Die Bundesregierung plant tiefgreifende Einschnitte beim Elterngeld. Einem Gesetzentwurf von Familienministerin Karin Prien (CDU) zufolge soll die staatliche Leistung künftig nur noch zwölf statt bisher 14 Monate gezahlt werden. Zugleich sollen Mütter und Väter für den vollen Anspruch jeweils mindestens drei Monate berufliche Auszeit nehmen müssen, statt wie bislang zwei Monate. Der Entwurf sieht zudem eine Anhebung des Mindestbetrags von 300 auf 330 Euro und des Höchstbetrags von 1.800 auf 1.900 Euro vor. Eine Sprecherin des Familienministeriums bestätigte der Deutschen Presse-Agentur die Informationen, betonte jedoch, dass der Gesetzentwurf noch in der Ressortabstimmung sei.

Die geplanten Änderungen sind Teil von Sparmaßnahmen, zu denen Prien im kommenden Jahr 500 Millionen Euro in ihrem Etat einsparen muss. Bereits vor Wochen hatte die Ministerin angekündigt, die Einkommensgrenze für das Elterngeld nicht antasten zu wollen, aber über eine Verkürzung der Bezugsdauer und eine stärkere Einbindung von Vätern nachzudenken. Der Gesetzentwurf enthalte auch eine Änderung des Mutterschutzgesetzes, wonach arbeitszeitliche Beschäftigungsverbote auf zwölf Monate nach der Entbindung eingeschränkt werden sollen, wie es in dem Papier heißt.

Die Pläne stoßen bei Opposition und Gewerkschaften auf massive Kritik.

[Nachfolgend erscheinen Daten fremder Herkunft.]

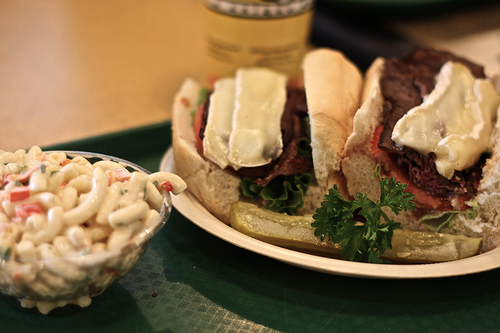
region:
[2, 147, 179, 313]
a small bowl of macaroni salad.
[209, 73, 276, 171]
it is either horseradish or mayonnaise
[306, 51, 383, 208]
part of a bread roll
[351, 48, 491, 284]
a roast beef sandwich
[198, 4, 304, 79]
a cup for soda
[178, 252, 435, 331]
a green plastic food tray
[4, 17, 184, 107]
part of a wooden table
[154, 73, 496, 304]
a plate filled with sandwiches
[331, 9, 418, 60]
a black purse strap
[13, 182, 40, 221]
sliced up tomatoes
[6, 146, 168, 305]
a bowl of macaroni salad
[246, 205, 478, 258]
a pickle slice covered with parsley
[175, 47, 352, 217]
a second roast beef sandwich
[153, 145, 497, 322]
the edge of a white dinner plate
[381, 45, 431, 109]
some roast beef to eat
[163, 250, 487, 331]
a green placemat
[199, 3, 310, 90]
a paper soda cup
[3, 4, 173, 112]
part of the wooden table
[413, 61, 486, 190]
something like mayo or horseradish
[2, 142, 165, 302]
macaroni salad on bowl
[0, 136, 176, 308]
creamy macaroni salad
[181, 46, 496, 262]
plate with sandwich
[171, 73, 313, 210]
sandwich with bread and cheese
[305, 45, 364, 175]
piece of white bread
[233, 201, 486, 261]
slice of pickle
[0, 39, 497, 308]
lunch with sandwich and macaroni salad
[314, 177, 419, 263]
piece of green parsley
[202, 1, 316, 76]
a carton of ice cream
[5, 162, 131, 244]
creamy macaroni salad with carrots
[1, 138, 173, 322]
Macaroni salad in bowl.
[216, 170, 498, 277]
Kosher pickle on plate.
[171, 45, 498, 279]
Kosher pickle beside sadwiches.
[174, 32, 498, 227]
Sandwiches on a bun.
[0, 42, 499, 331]
Food on a green tray.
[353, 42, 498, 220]
Mayonaisse on top of meat.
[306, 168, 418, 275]
Sprig of parsley for garnish.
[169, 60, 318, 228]
Lettuce on a sandwich.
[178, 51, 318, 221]
Tomatoes on top of lettuce.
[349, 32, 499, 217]
Meat has been browned.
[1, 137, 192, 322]
a bowl of pasta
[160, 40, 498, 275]
a full plate of food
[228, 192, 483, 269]
a slice of a pickle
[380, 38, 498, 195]
meat with cheese on top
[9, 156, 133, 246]
cooked elbow macaroni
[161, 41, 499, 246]
two sandwiches on a plate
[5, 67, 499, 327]
food on a green tray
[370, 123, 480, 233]
tomatoes on a sandwich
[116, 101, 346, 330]
a green tray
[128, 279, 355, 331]
a diamond shape design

Die Linken-Familienpolitikerin Mandy Eißing bezeichnete den Vorstoß als „Bankrotterklärung einer Regierung, die Kinder offensichtlich nur noch als Luxusgut begreift“. Sie kritisierte, dass die angedachte Reform Familien wertvolle Zeit raube. Die „mickrige Beitragserhöhung“ sei angesichts explodierender Lebensmittelpreise „ein schlechter Scherz“. Echte Partnerschaftlichkeit erfordere, dass beide Elternteile ein volles, eigenes Jahr für ihr Kind bekämen, führte sie aus.

Grünen-Fraktionsvize Misbah Khan zeigte zwar Verständnis für die angespannte Haushaltslage, betonte jedoch, es sei eine politische Entscheidung, wo gekürzt werde. „Wer ausgerechnet beim Elterngeld den Rotstift ansetzt, sendet ein fatales Signal an alle Familien im Land.“ Statt das Elterngeld zu kürzen, brauche es endlich eine Reform, die Familien spürbar entlaste und ihre Situation verbessere, nicht verschlechtere.

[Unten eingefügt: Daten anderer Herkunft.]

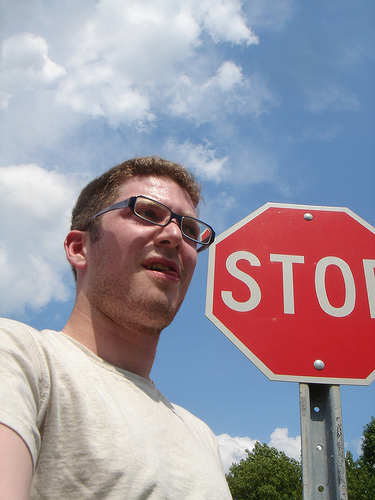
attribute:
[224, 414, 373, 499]
trees — green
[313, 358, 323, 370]
bolt — silver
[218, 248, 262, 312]
letter — white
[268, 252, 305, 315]
letter — white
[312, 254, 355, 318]
letter — white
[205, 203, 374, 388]
sign — red, white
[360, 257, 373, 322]
letter — white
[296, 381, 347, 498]
metal post — large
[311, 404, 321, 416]
hole — small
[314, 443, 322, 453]
hole — small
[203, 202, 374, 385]
stop sign — red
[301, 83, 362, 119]
cloud — white, small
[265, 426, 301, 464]
cloud — white, small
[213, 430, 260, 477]
cloud — small, white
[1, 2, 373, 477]
sky — blue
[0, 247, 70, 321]
cloud — small, white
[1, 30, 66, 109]
cloud — white, small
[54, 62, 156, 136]
cloud — white, small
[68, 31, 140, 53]
cloud — small, white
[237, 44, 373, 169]
sky — blue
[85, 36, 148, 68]
cloud — white, small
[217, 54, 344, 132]
sky — blue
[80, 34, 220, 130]
clouds — white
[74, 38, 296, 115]
sky — blue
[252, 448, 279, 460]
leaves — green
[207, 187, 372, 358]
sign — stop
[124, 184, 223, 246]
glasses — man's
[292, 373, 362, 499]
pole — metal 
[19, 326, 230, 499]
shirt — white, tee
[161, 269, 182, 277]
tongue — sticking out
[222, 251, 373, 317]
letters — white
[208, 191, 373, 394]
sign — red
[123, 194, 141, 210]
frame — black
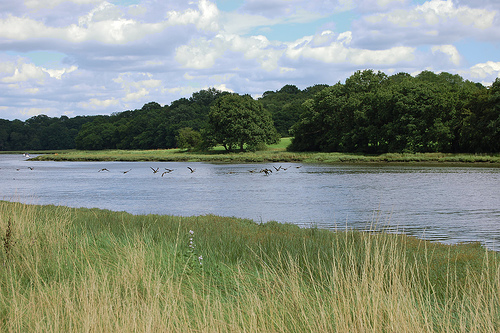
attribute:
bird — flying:
[255, 157, 281, 185]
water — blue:
[338, 188, 441, 229]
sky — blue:
[181, 9, 278, 50]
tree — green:
[209, 86, 269, 133]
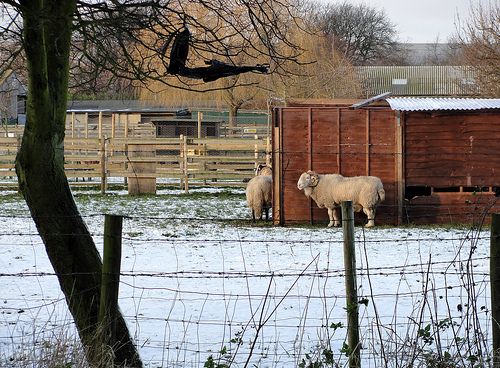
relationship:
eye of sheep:
[304, 175, 312, 180] [295, 166, 387, 229]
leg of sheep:
[360, 205, 377, 227] [295, 166, 387, 229]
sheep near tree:
[295, 166, 387, 229] [1, 0, 318, 365]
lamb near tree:
[246, 162, 277, 222] [1, 0, 318, 365]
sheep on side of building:
[295, 166, 387, 229] [275, 62, 498, 224]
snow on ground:
[0, 220, 500, 368] [4, 148, 497, 365]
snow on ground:
[14, 225, 461, 353] [4, 148, 497, 365]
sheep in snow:
[295, 166, 387, 229] [0, 220, 500, 368]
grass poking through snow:
[0, 178, 490, 253] [0, 220, 500, 368]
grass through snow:
[0, 178, 490, 253] [0, 220, 500, 368]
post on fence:
[322, 189, 381, 366] [3, 206, 499, 366]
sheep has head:
[295, 166, 387, 229] [284, 158, 322, 198]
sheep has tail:
[295, 170, 387, 229] [373, 178, 389, 207]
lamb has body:
[246, 162, 277, 222] [244, 173, 269, 209]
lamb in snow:
[246, 162, 277, 222] [0, 220, 500, 368]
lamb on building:
[246, 162, 277, 222] [275, 62, 498, 224]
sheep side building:
[295, 170, 387, 229] [253, 80, 498, 232]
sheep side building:
[243, 167, 275, 229] [253, 80, 498, 232]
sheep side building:
[295, 166, 387, 229] [275, 96, 497, 212]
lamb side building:
[246, 162, 277, 222] [275, 96, 497, 212]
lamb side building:
[246, 162, 277, 222] [261, 47, 499, 228]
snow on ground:
[0, 220, 500, 368] [181, 245, 330, 363]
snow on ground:
[0, 220, 500, 368] [362, 240, 489, 358]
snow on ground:
[0, 220, 500, 368] [132, 256, 232, 357]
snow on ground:
[0, 220, 500, 368] [124, 225, 340, 352]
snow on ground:
[0, 220, 500, 368] [1, 207, 488, 365]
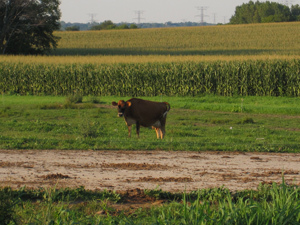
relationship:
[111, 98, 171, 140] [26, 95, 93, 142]
cow in grass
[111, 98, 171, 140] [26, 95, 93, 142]
cow on grass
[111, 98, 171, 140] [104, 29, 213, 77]
cow near field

Die stellvertretende DGB-Vorsitzende Elke Hannack erklärte, ein zusätzlicher verbindlicher Elterngeldmonat sei die einzige positive Nachricht. Der Rest sei „gleichstellungspolitisch ein Rückschritt“. „So wird das nichts mit mehr Partnerschaftlichkeit in der Familie.“ Um eine faire Verteilung von Sorgearbeit zwischen Frauen und Männern zu fördern, müsse es mehr finanzielle Anreize geben, wie sie im Koalitionsvertrag versprochen worden seien.

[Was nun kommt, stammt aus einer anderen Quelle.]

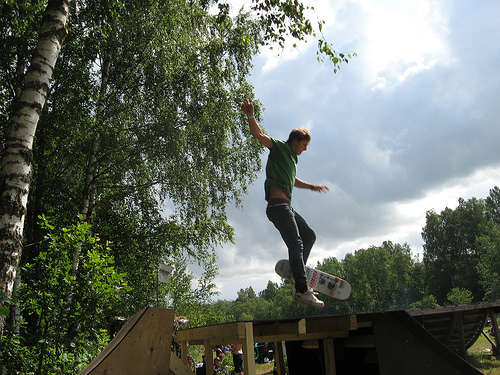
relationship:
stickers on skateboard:
[313, 270, 327, 287] [263, 246, 362, 305]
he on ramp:
[235, 97, 383, 346] [180, 289, 325, 343]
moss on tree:
[3, 110, 33, 158] [9, 86, 31, 170]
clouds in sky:
[196, 0, 499, 288] [345, 116, 428, 176]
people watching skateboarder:
[191, 343, 255, 367] [213, 120, 335, 318]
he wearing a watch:
[235, 97, 383, 346] [237, 102, 267, 122]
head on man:
[269, 105, 317, 162] [226, 94, 334, 307]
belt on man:
[264, 184, 301, 217] [233, 78, 344, 308]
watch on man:
[240, 105, 268, 124] [220, 88, 353, 299]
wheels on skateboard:
[324, 268, 350, 302] [264, 247, 358, 308]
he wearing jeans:
[235, 97, 383, 346] [255, 202, 338, 295]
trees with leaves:
[171, 189, 499, 324] [348, 250, 480, 297]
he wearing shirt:
[235, 97, 383, 346] [260, 126, 301, 197]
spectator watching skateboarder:
[190, 345, 215, 367] [236, 85, 326, 310]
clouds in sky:
[269, 38, 401, 238] [161, 0, 494, 298]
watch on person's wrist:
[240, 105, 268, 124] [241, 110, 260, 125]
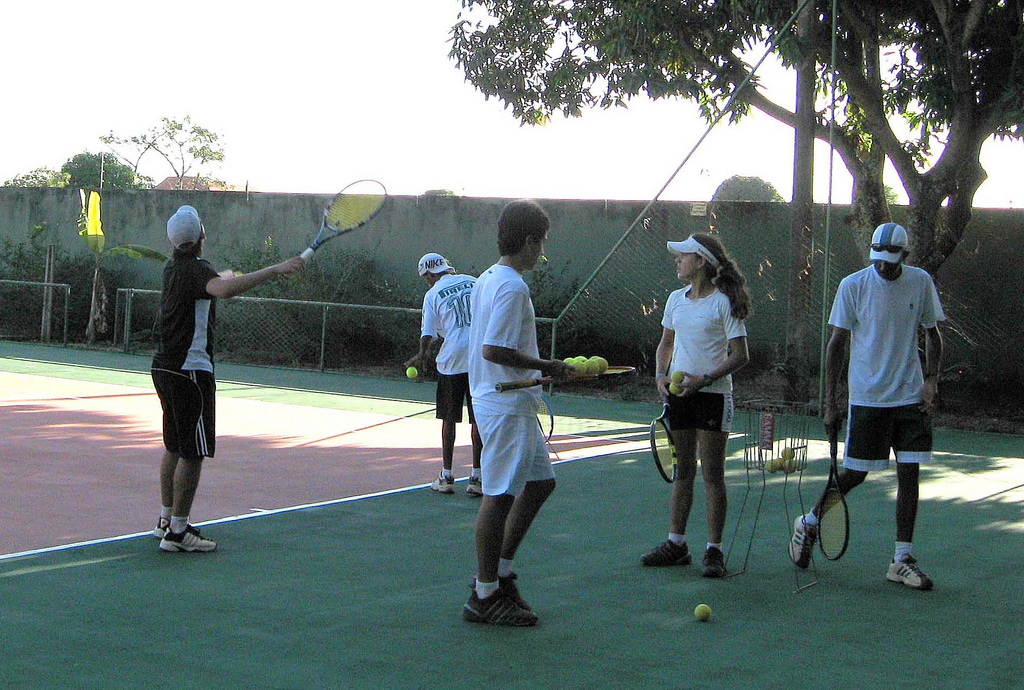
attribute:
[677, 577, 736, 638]
tennis ball — yellow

Das Elterngeld können Mütter und Väter beantragen, wenn sie nach der Geburt eines Kindes eine berufliche Auszeit nehmen. Bisher gilt: Es wird bis zu 14 Monate gezahlt, wenn jedes Elternteil mindestens zwei Monate Betreuungszeit übernimmt. Die Einkommensgrenze liegt für Geburten ab dem 1. April 2025 bei 175.000 Euro. Im laufenden Jahr plant der Bund rund 7,5 Milliarden Euro für die Leistung ein. Der Koalitionsvertrag von Union und SPD aus dem Jahr 2025 hatte bereits festgelegt, das Elterngeld weiterzuentwickeln, indem mehr Anreize für mehr Partnerschaftlichkeit und insbesondere mehr Väterbeteiligung gesetzt werden. Dies solle unter anderem durch erhöhte Lohnersatzraten und eine veränderte Anzahl und Aufteilung der Bezugsmonate erreicht werden. Die geplanten Kürzungen stehen nun im Widerspruch zu diesen Ankündigungen und sorgen für politischen Zündstoff.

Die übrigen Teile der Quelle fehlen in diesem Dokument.